Users also may opt in to have their data anonymously analyzed as part of Adyn’s Close the Gap research initiative, currently under review by the FDA’s Institutional Review Board, to increase the understanding of women’s and non-European populations’ medical needs.
“I hope that we can use that data we're collecting to develop more diagnostics and companion diagnostic tools like The Birth Control Test, to create medically actionable decisions for clinicians to get better at doing their job and make everyone's experience as personalized as possible,” Ruzzo says.

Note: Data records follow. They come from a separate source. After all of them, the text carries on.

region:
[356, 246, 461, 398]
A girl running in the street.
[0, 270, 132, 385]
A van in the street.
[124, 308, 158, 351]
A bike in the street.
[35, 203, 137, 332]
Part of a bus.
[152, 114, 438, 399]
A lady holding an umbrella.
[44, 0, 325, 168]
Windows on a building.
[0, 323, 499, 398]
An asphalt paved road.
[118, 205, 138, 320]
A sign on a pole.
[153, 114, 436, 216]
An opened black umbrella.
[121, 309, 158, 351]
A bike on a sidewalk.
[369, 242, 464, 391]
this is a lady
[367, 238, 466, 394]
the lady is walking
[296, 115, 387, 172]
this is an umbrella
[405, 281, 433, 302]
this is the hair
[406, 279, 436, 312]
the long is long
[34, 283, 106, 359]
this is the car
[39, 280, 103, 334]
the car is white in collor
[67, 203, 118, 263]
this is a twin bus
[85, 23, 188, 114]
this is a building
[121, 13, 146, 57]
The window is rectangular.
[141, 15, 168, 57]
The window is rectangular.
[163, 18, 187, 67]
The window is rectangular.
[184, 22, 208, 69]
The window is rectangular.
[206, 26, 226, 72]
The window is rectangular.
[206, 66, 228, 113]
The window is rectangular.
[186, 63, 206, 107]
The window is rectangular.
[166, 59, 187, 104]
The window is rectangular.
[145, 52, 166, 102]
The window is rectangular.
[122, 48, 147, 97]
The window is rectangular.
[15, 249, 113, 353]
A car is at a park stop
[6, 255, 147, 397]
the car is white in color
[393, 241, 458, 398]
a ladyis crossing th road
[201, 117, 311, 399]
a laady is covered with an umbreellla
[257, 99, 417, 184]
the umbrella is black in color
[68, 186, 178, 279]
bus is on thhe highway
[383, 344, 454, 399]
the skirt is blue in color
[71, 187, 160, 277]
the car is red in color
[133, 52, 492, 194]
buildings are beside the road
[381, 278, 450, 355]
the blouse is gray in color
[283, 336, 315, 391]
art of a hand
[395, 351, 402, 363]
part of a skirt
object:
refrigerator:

"The idea is that we would hopefully partner with these individuals to understand their hormones, which changed not just throughout the month, but throughout the course of their life at some of those different time points."
Elizabeth Ruzzo
CEO of Adyn
And, while Ruzzo says her initial vision is to focus on those 97 conditions that disproportionately impact people assigned female at birth, she says “there’s no reason to think that some of the approaches we are doing couldn’t be important” for other indication areas as well.
Improving access
One of Adyn’s central missions is to make scientific discovery more inclusive by building better data sets to advance personalized medicine for under-researched populations. But Ruzzo admits that access barriers remain for The Birth Control Test.
The test retails for $369 and is eligible for coverage through Health Savings Account and Flexible Spending Account options. The company is also working to offer a buy now, pay later option and is “actively pursuing insurance coverage,” she says.
“Accessibility is super important for me, especially when given our mission of making scientific discovery more inclusive. I want it to be as accessible as possible,” she says. “And I think there is a strong economic case to be made for insurance companies to support avoiding trial and error when prescribing birth control.”
She argues that the “prescription cascade” caused by less accurate contraceptive prescriptions that force birth control users to go to multiple medical appointments to fix compounding issues can cost insurance companies more than the test.
As for fears that the Supreme Court’s Dobbs decision could also lead some states to further restrict access to contraceptives, Ruzzo similarly says a “really strong economic case” could and should be made for the right to birth control.
“As a scientific community, we have the responsibility to be sure that we're out there loudly educating about the merits of birth control and how it actually works, and then reminding people that birth control is medicine,” she says. “It's more important than ever to both educate and make sure that we can get [The Birth Control Test] and the right birth control into as many hands as possible as quickly as possible.”